▸ **Task objective**:
Every line containing "различных" should be identified and copied from the data below.

Provided entries START

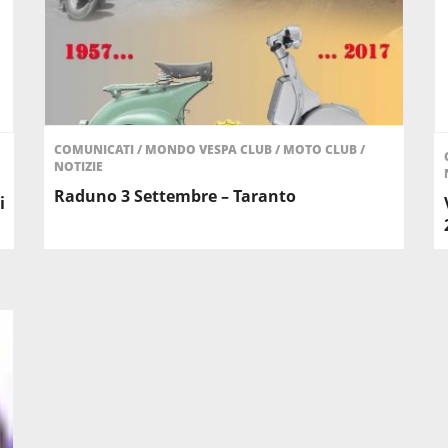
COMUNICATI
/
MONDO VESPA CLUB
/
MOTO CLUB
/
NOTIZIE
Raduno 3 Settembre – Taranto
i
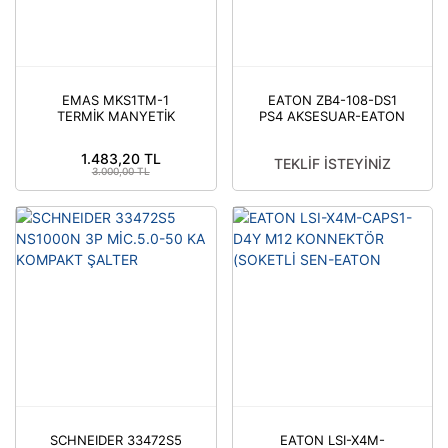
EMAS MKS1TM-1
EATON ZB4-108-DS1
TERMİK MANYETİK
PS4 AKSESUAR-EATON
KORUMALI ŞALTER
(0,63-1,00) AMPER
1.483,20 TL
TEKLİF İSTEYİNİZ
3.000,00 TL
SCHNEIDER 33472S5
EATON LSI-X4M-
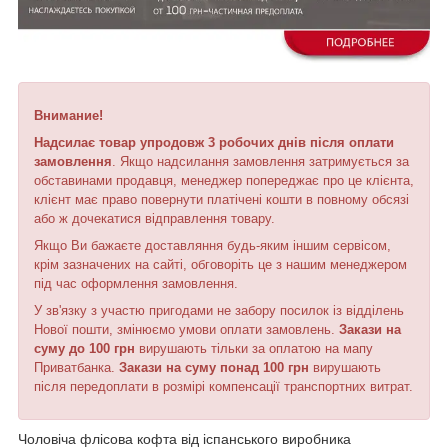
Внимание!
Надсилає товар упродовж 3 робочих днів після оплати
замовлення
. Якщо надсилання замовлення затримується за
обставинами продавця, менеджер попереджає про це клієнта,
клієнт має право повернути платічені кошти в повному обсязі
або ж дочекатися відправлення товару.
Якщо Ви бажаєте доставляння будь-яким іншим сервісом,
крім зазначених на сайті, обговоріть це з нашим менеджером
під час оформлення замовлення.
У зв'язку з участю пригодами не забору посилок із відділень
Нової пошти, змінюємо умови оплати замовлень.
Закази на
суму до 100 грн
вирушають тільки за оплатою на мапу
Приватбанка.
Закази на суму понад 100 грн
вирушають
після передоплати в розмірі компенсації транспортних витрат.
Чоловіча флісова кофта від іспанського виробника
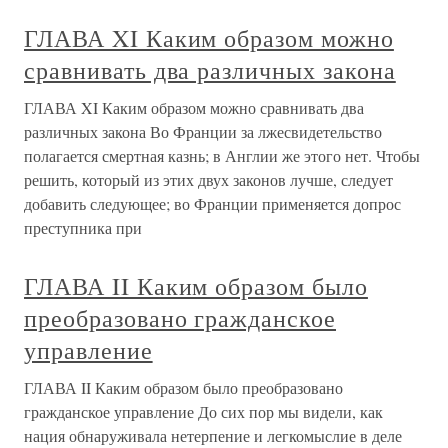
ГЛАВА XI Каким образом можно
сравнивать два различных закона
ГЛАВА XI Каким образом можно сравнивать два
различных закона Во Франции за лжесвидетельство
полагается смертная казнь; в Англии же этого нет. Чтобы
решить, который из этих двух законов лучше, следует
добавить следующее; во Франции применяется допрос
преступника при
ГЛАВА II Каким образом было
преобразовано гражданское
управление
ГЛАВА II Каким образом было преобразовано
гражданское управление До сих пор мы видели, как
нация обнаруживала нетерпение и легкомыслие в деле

Provided entries END
Provided entries START

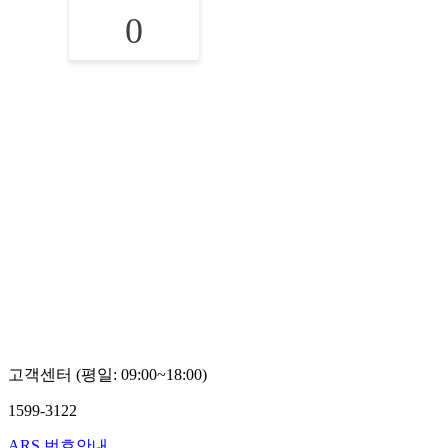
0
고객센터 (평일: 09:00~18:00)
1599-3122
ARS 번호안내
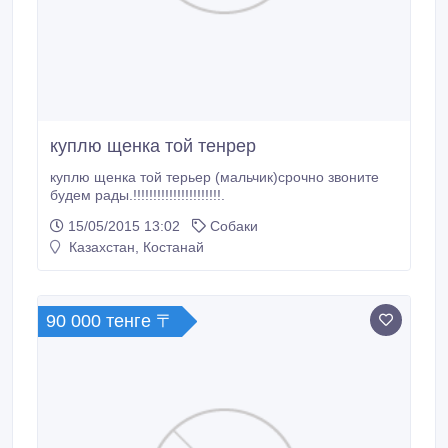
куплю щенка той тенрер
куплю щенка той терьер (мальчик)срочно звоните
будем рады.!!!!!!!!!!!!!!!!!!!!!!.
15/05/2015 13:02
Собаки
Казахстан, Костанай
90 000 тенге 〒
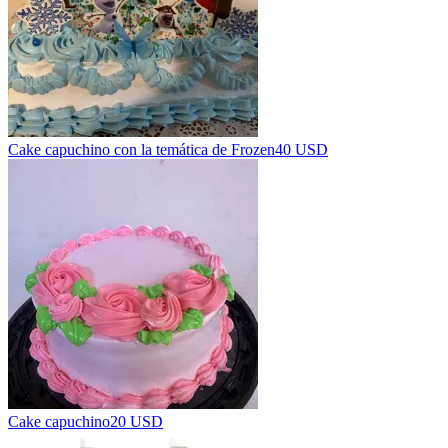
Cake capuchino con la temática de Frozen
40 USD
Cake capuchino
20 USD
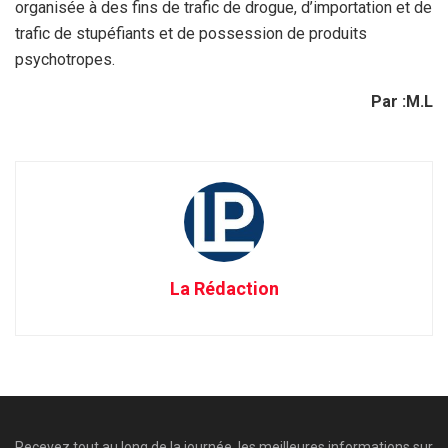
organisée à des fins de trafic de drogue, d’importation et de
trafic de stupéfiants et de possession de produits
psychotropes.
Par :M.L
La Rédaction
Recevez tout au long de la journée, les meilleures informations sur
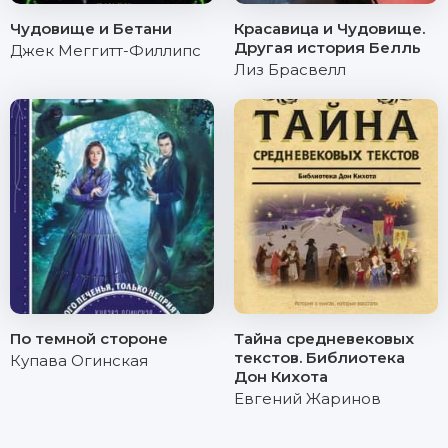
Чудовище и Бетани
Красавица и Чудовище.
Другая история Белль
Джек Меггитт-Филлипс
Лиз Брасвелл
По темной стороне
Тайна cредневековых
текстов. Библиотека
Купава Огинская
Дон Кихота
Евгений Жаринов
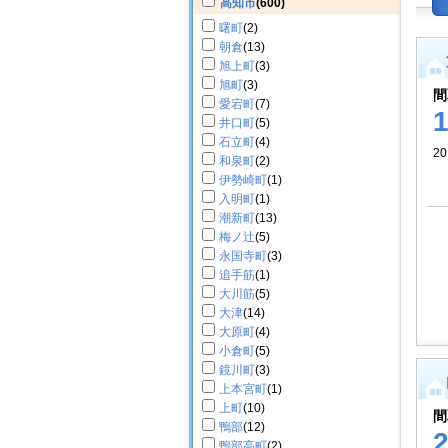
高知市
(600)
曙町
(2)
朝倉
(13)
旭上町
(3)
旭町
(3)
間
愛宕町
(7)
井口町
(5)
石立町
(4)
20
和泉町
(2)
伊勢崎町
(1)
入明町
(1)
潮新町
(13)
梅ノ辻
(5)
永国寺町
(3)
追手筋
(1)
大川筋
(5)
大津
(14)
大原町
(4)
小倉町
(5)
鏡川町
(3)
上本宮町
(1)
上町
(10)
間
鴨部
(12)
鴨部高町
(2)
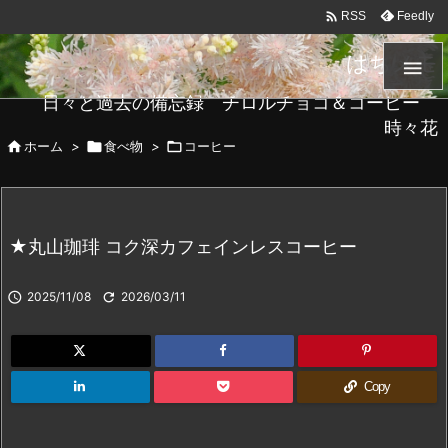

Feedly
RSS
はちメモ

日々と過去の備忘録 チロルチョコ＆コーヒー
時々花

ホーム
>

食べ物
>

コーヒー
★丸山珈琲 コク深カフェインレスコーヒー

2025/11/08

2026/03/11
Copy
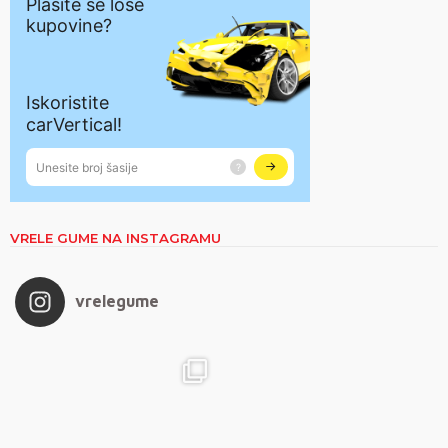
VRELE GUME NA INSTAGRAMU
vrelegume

Provided entries END

▸ **Task output**:
сравнивать два различных закона
различных закона Во Франции за лжесвидетельство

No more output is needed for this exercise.